Document passage
= = = =
Remarks by Ambassador Kenneth I. Juster at the Prayas Residential School, Raipur

Good morning. It is a pleasure to visit the Prayas Residential School during my first trip to Raipur.

I would like to congratulate your principals, Pranav Banerjee and Manjula Tiwari, and their team for developing this institution since its founding in 2010. I understand that “Prayas” means “effort” or “endeavor,” which highlights the special role that this school and its other branches around the State play in helping to develop talented children from tribal areas who have been affected by the insurgency. I applaud your hard work and your commitment to education. This is not only an investment in your future, but an investment in your home districts and villages.

I have served as the U.S. Ambassador to India since November of 2017. It is a privilege to represent my country in all aspects of our relationship with India. I have particularly enjoyed traveling throughout India to experience the incredible diversity of your people, your history, your culture, and your traditions.

Today’s youth are a powerful force in our ever-changing world. You are among the largest population of young people in history. There are currently over 2.3 billion people between the ages of 15 and 34 in the world. In India alone, around 65 percent of the population is under the age of 35. I think it is fair to say that the future of the partnership between the United States and India – and, indeed, the future of global affairs – is in your hands.
= = = =
Work to complete
1. Extract the passage of the ambassador's remarks from "Good morning. It" to "districts and villages.", reproducing it word for word.
2. Continue the ambassador's remarks at the Prayas Residential School, picking up right after their last sentence.
None of the entries has any bearing on this.

Data excerpts
= = = =
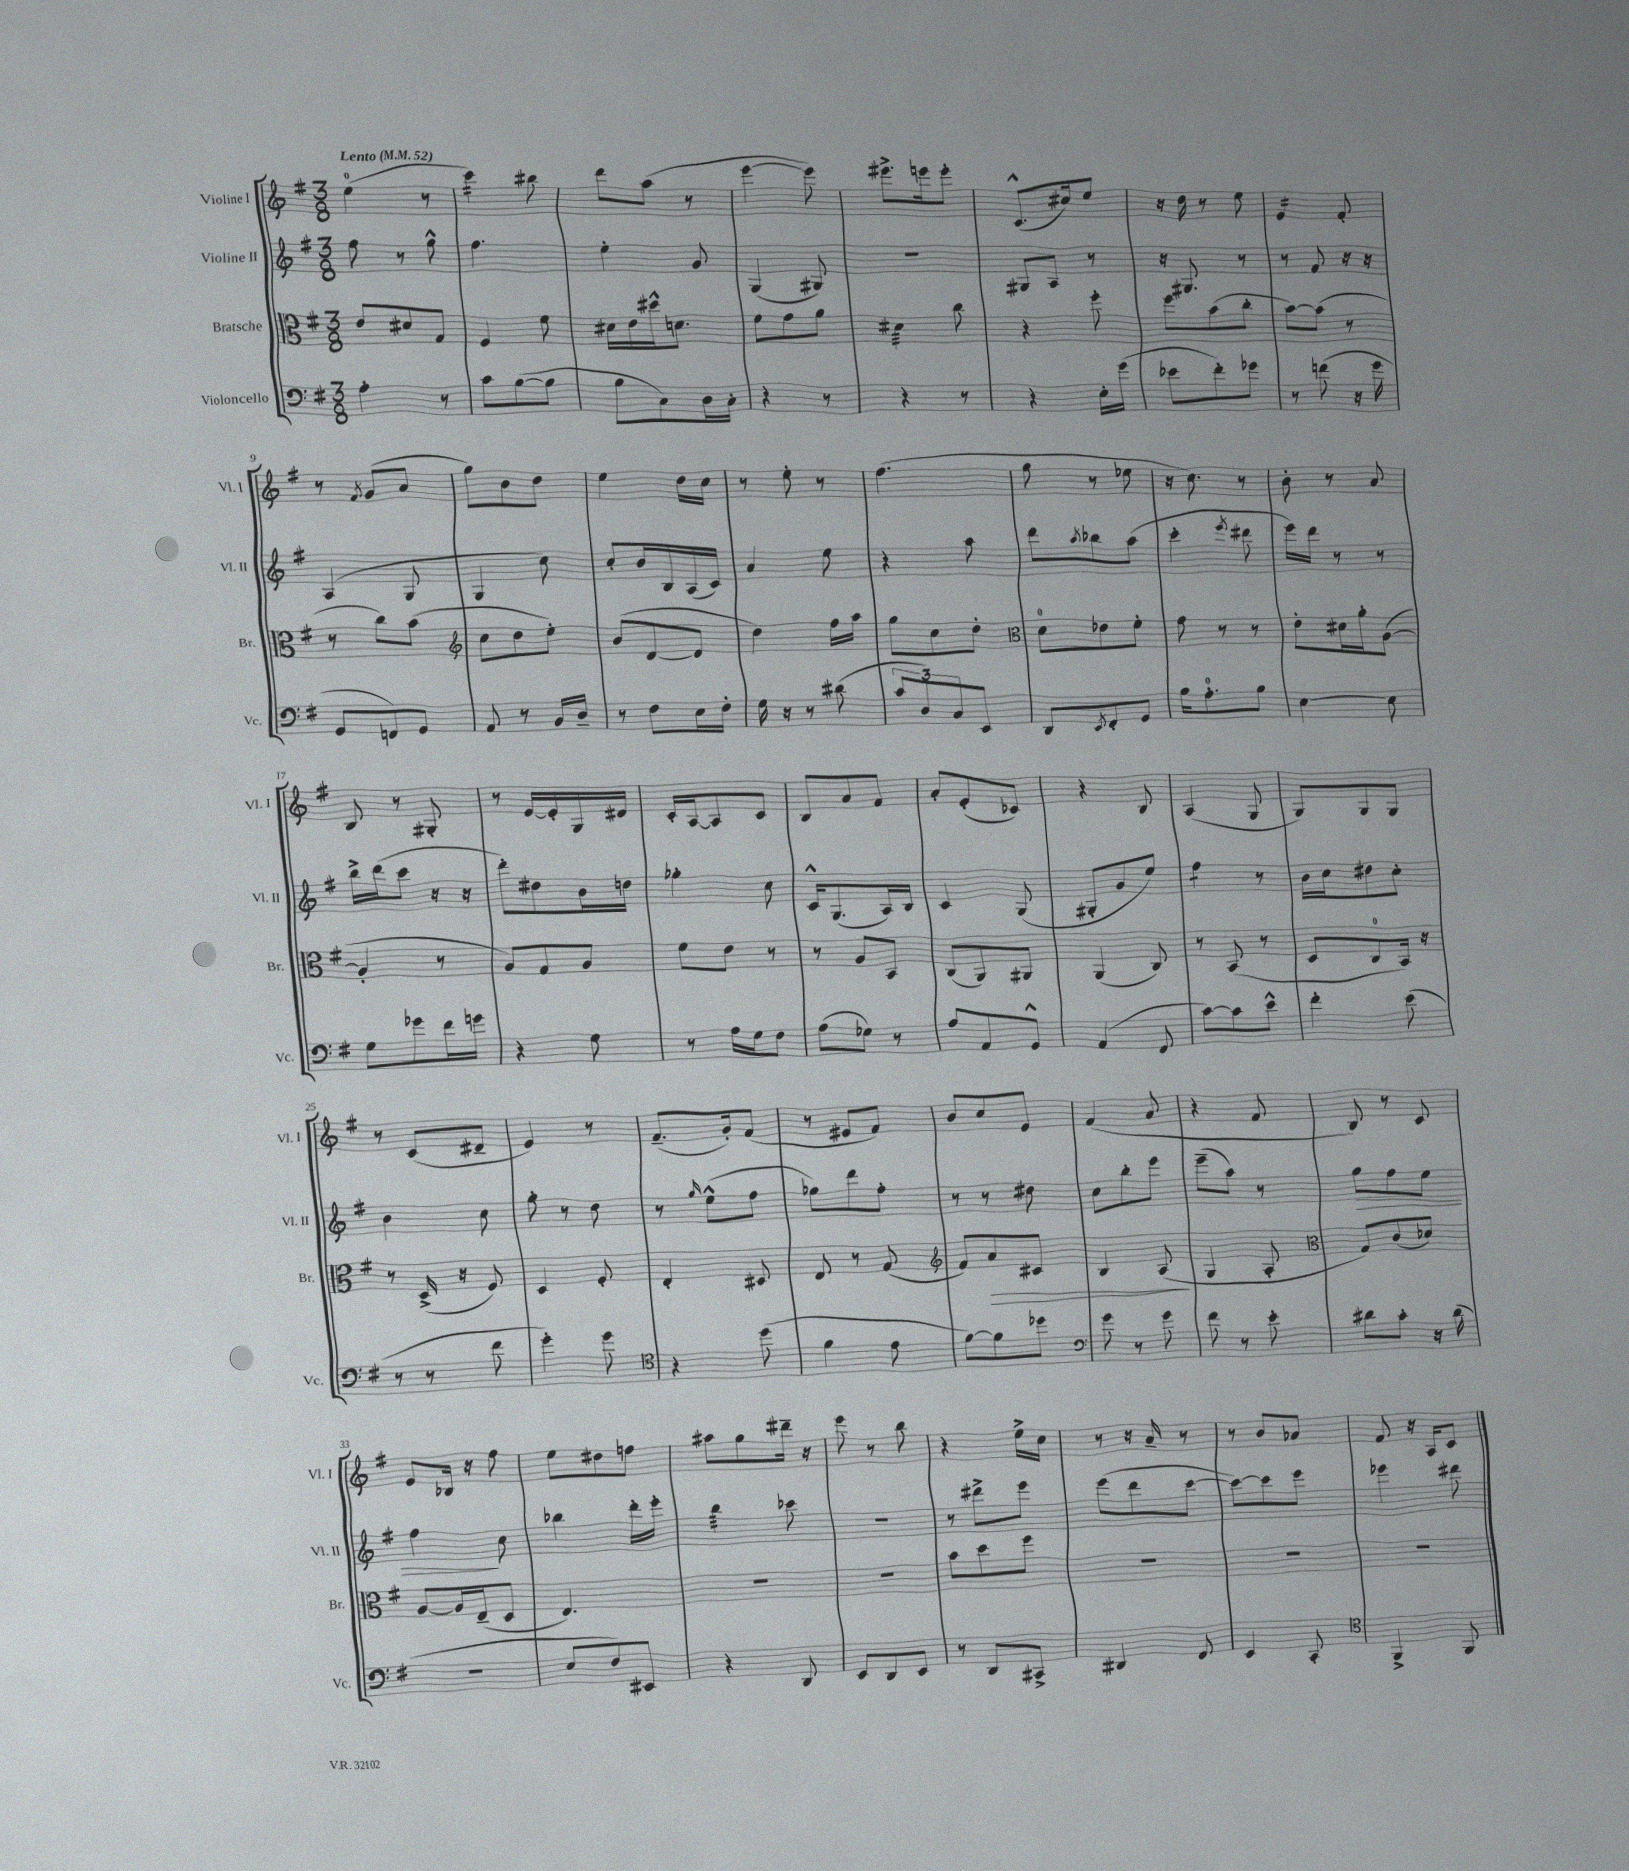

**kern	**kern	**kern	**kern
*staff4	*staff3	*staff2	*staff1
*clefF4	*clefC3	*clefG2	*clefG2
*k[f#]	*k[f#]	*k[f#]	*k[f#]
*M3/8	*M3/8	*M3/8	*M3/8
*MM52	*MM52	*MM52	*MM52
4A'	8e	8ff#	(4ee
.	8d#	8r	.
8r	8G	8gg^^	8r
=	=	=	=
8c	4F#	4.ff#	4ccc)
([8B	.	.	.
8B]	8f#	.	8bb#
=	=	=	=
8B	16d#	4ee'	8ddd
.	16e	.	.
8C)	16dd#^^	.	(8aa
.	8.d	.	.
16D	.	8g	8r
16C'	.	.	.
=	=	=	=
4r	8f#	(4G	[4eee
.	8g	.	.
8r	8a	8G#)	8eee])
=	=	=	=
4r	4d#	4.r	8.eee#^
.	.	.	16eee
8r	8cc	.	8eee'
=	=	=	=
4r	4r	8G#	(8.c^^
.	.	8A	.
.	.	.	16cc#)
16E'	8ff#'	8r	8ee
(16g	.	.	.
=	=	=	=
8e-	8ff#	16r	16r
.	.	8.G#	16dd
8f#')	(8b	.	8r
8g-	8cc'	8r	8ee
=	=	=	=
8r	[8b)	8r	4e
(8f	(8b]	8f#	.
16r	8r	16r	8f#'
16g	.	16r	.
=	=	=	=
8GG	8r	(4A	8r
.	.	.	8qf#
8FF)	8cc)	.	(8g
8GG	(8b	8G	8a
=	=	=	=
*	*clefG2	*	*
8AA	8cc	4G	8gg)
8r	8dd	.	8b
16BB	8ee')	8cc)	8dd
16D~	.	.	.
=	=	=	=
8r	(8b	8cc'	4ee
8F#	[8d	16b	.
.	.	16B	.
16E	8d]	(16A	16dd
16F#'	.	16c)	16cc
=	=	=	=
16G	4dd)	4a	8r
16r	.	.	.
8r	.	.	8ee'
(8d#	16ff#	8ee	8r
.	16aa	.	.
=	=	=	=
12c	8gg	4r	(4.ff#
12D)	.	.	.
.	8cc	.	.
12C	.	.	.
8EE	8dd'	8aa	.
=	=	=	=
*	*clefC3	*	*
8DD	8d	8ddd	8gg
8qEE	.	8qaa	.
8FF#'	8e-	8bb-	8r
8GG	8f#'	(8aa	8ee-
=	=	=	=
16B	8g	4ccc'	16r
8.A'	.	.	8.cc)
.	8r	.	.
.	.	8qeee	.
8B	8r	8ddd#	8r
=	=	=	=
[4E	8e'	16eee)	8b'
.	.	16ddd	.
.	16d#	8r	8r
.	16a'	.	.
8E]	([8A	8r	8a
=	=	=	=
8G	4A']	16bb^	8B
.	.	(16ddd	.
8g-	.	8ccc	8r
16f#	8r	16r	8G#'
16g	.	16r	.
=	=	=	=
4r	8A)	8ddd')	8r
.	8G	8dd#	[16e
.	.	.	16e']
8G	8A	16b	16G
.	.	16dd	16d#
=	=	=	=
8r	8f#	4gg-'	16c'
.	.	.	[16A
16A	8e	.	8A]
16G	.	.	.
8F#	8r	8cc	8c
=	=	=	=
(8A	8r	16c^^	8B
.	.	(8.G	.
8G-)	8A	.	8a
8r	8BB	16A)	8f#
.	.	16B	.
=	=	=	=
8A	(8C	4c	8a'
8AA	8AA)	.	(8e'
8GG^^	8AA#	(8G	8c-)
=	=	=	=
(4AA	(4AA	8G#'	4r
.	.	8g	.
8FF#	8C)	8ee)	8B
=	=	=	=
[8c)	8r	4ff#	(4A
8c]	(8BB	.	.
8e^^	8r	8r	8G
=	=	=	=
4f#'	8D	16b	8G)
.	.	16cc	.
.	8C	8dd#	8G
(8e	16BB)	8cc'	8G
.	16r	.	.
=	=	=	=
8r	8r	4b	8r
8r	(16D^	.	(8c
.	16r	.	.
8f#	8F#)	8cc	8d#~
=	=	=	=
4g')	4D	8gg'	4e)
.	.	8r	.
8g	8F#'	8dd	8r
=	=	=	=
*clefC4	*	*	*
4r	4E'	8r	(8.f#~
.	.	16qqgg	.
.	.	(8ee^^	.
.	.	.	16g')
(8dd	8D#	8ff#	(8f#
=	=	=	=
4f#	8E	8gg-)	8r
.	8r	8ddd	8e#
8e	(8G	8ff#'	8f#)
=	=	=	=
*	*clefG2	*	*
[8f#)	8f#)	8r	8b
8f#]	8a	8r	8cc
8dd-	8c#	8dd#	8e
=	=	=	=
*clefF4	*	*	*
8g	4B	8cc	(4f#
8r	.	8bb'	.
8g	(8A	8eee	8a
=	=	=	=
8f#	4G	(8eee~	4r
8r	.	8aa)	.
8e'	8A'	8r	8f#
=	=	=	=
*	*clefC3	*	*
8d#	8G)	8gg	8B)
8c'	(8c	8ff#	8r
16r	8d-)	8ee	8c
(16d#	.	.	.
=	=	=	=
4.r	[8A	4ff#	8e
.	16A]	.	16B-
.	(16E~	.	16r
.	8D	8cc	8ff#
=	=	=	=
8E	4.E)	4bb-	8ee
8F#)	.	.	8dd#
8EE#	.	16ddd'	8ff
.	.	16eee'	.
=	=	=	=
4r	4.r	4bb	8aa#
.	.	.	8gg
8DD	.	8ccc-	16ddd#~
.	.	.	16r
=	=	=	=
8EE	4.r	4.r	8eee
8DD	.	.	8r
8EE	.	.	8bb
=	=	=	=
8r	8b	8r	4r
8DD	8dd	8ddd#^	.
8CC#^	8ff#	8eee	16ee^
.	.	.	16cc
=	=	=	=
4DD#	4.r	(8eee	8r
.	.	8ddd	16r
.	.	.	16a~
8FF#	.	[8ccc	8r
=	=	=	=
4EE	4.r	8ccc_)	8r
.	.	8ccc]	8b
8CC'	.	8eee	8a-
=	=	=	=
*clefC4	*	*	*
4FF#^	4.r	4eee-	8f#
.	.	.	16r
.	.	.	16A
8FF#	.	8ddd#	8c
==	==	==	==
*-	*-	*-	*-
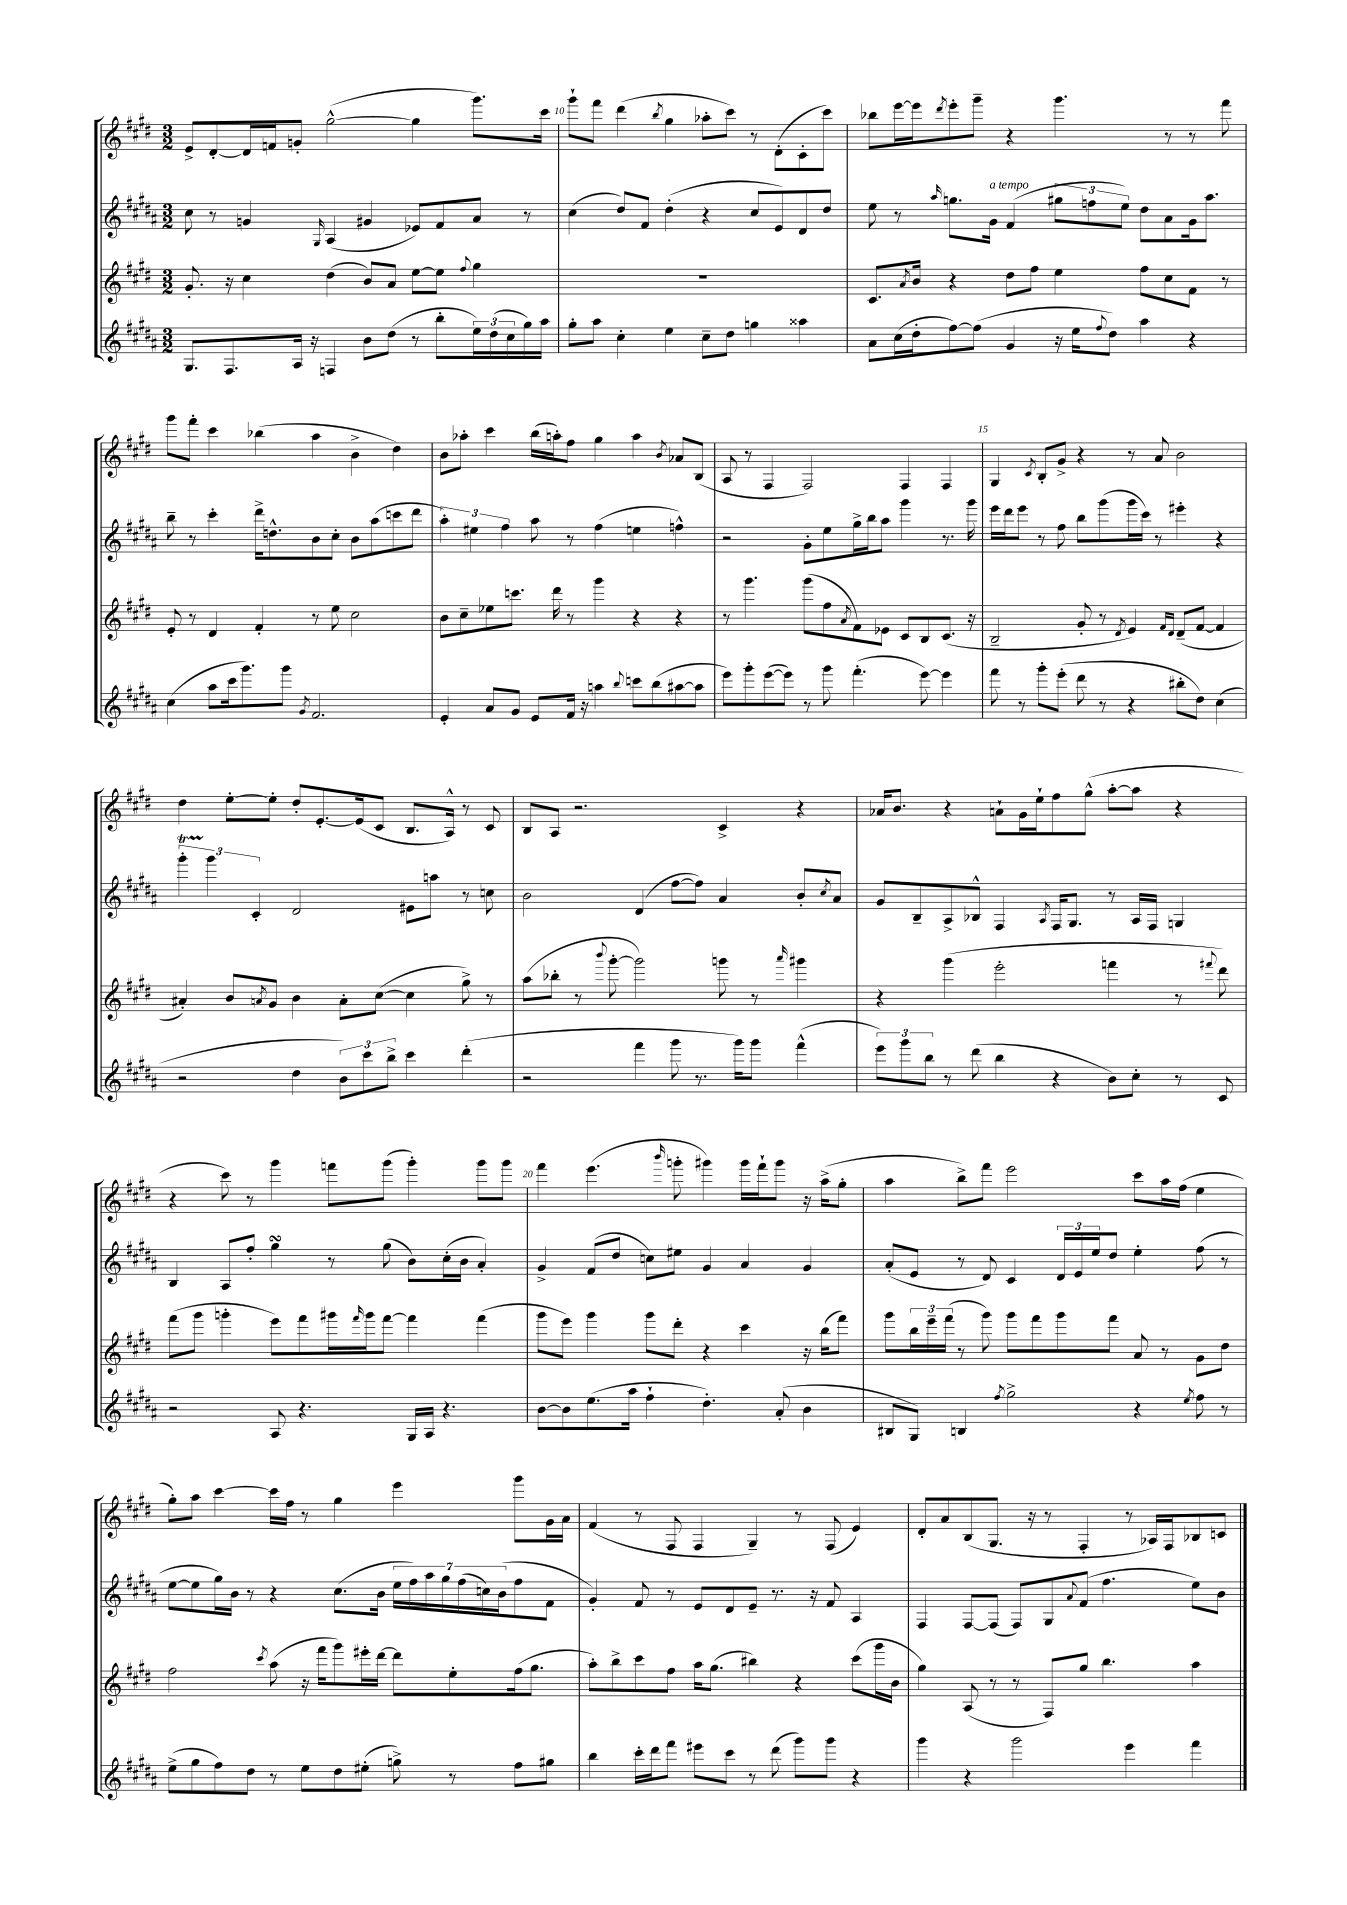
= = = =
Answers to the tasks
1.
Good morning. It is a pleasure to visit the Prayas Residential School during my first trip to Raipur.

I would like to congratulate your principals, Pranav Banerjee and Manjula Tiwari, and their team for developing this institution since its founding in 2010. I understand that “Prayas” means “effort” or “endeavor,” which highlights the special role that this school and its other branches around the State play in helping to develop talented children from tribal areas who have been affected by the insurgency. I applaud your hard work and your commitment to education. This is not only an investment in your future, but an investment in your home districts and villages.

2.
Thinking about the name of your school, “Prayas” or “endeavor,” I have been reflecting on the remarkable efforts that human beings have made throughout my lifetime and beyond. Your endeavor to leave home and travel far to Raipur to advance your education reminded me of a particularly important anniversary that the United States and the world celebrated just a few days ago – an anniversary that exemplifies that Americans, too, are not afraid of traveling far distances to educate themselves. Fifty years ago, on July 20, 1969, Neil Armstrong became the first human being to set foot on the moon when he stepped out of the Apollo 11 lunar module. He then exclaimed some of the most famous words ever uttered in human history: “That’s one small step for man, one giant leap for mankind.” As with most people alive at that time, I remember watching all of this on television and the very special feeling that it gave me.

It also led me to recall a well-known children’s book that is popular in the United States, named The Phantom Tollbooth. This book was written by an architect when he was a young man living in New York City. The author, Norton Juster, just so happens to be my uncle. At one point in the book, one of the characters says, “So many things are possible just as long as you don’t know they’re impossible.” This is an important lesson for all of us – that you can do anything you set your mind on as long as the idea of it being impossible is not put into your head. If Neil Armstrong and his team of astronauts and engineers had not dreamt of doing what many said was impossible, humans may never have landed on the moon. I encourage each and every one of you to ask yourself, “What would I do to better the world if I set my mind to it and never thought it would be impossible to do?”

So, in thinking about your time here at Prayas, remember that you are joining many other people throughout history in trying to do new things, attempting to expand your horizons, and endeavoring to make your world a better place. Who knows, one of you may become the first Indian man or woman to land on the moon.

I would like to thank your teachers for their tremendous efforts in helping you develop the skills you will need to succeed in building your future. I truly appreciate your diligence and hard work, and I wish all of you the very best.

Thank you very much.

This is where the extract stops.